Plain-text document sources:
# # # #

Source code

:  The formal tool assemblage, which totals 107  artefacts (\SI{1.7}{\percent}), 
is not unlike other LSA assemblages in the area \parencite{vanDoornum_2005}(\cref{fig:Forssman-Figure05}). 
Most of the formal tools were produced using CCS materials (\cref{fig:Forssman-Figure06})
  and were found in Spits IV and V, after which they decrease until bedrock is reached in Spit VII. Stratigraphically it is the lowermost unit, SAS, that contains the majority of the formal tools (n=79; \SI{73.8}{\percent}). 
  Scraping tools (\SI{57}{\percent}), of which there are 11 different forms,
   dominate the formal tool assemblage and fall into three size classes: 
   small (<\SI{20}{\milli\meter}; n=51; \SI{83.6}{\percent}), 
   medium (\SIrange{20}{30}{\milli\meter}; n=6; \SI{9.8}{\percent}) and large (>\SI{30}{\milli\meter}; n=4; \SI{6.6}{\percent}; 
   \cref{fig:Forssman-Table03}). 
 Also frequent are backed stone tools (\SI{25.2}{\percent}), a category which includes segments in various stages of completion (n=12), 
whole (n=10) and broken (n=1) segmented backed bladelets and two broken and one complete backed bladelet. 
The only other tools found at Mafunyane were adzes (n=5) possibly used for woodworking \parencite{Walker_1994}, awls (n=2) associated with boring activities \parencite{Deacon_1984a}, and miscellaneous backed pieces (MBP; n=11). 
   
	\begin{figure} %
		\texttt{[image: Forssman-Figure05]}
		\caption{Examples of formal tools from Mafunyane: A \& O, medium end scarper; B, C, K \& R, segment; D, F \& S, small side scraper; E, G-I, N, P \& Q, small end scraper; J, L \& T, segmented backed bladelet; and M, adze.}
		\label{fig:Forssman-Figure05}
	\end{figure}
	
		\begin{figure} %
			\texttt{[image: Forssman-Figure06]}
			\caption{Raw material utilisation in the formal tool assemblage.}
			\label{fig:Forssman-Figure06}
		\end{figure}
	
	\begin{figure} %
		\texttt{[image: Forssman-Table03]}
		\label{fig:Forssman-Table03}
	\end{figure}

# # # #

▸ **WORK INSTRUCTION**:
Look above for the line holding "tool assemblage, which" and the line holding "Also frequent are", then output exactly those two lines and every line between them, nothing more.

▸ **EXERCISE OUTPUT**:
:  The formal tool assemblage, which totals 107  artefacts (\SI{1.7}{\percent}), 
is not unlike other LSA assemblages in the area \parencite{vanDoornum_2005}(\cref{fig:Forssman-Figure05}). 
Most of the formal tools were produced using CCS materials (\cref{fig:Forssman-Figure06})
  and were found in Spits IV and V, after which they decrease until bedrock is reached in Spit VII. Stratigraphically it is the lowermost unit, SAS, that contains the majority of the formal tools (n=79; \SI{73.8}{\percent}). 
  Scraping tools (\SI{57}{\percent}), of which there are 11 different forms,
   dominate the formal tool assemblage and fall into three size classes: 
   small (<\SI{20}{\milli\meter}; n=51; \SI{83.6}{\percent}), 
   medium (\SIrange{20}{30}{\milli\meter}; n=6; \SI{9.8}{\percent}) and large (>\SI{30}{\milli\meter}; n=4; \SI{6.6}{\percent}; 
   \cref{fig:Forssman-Table03}). 
 Also frequent are backed stone tools (\SI{25.2}{\percent}), a category which includes segments in various stages of completion (n=12), 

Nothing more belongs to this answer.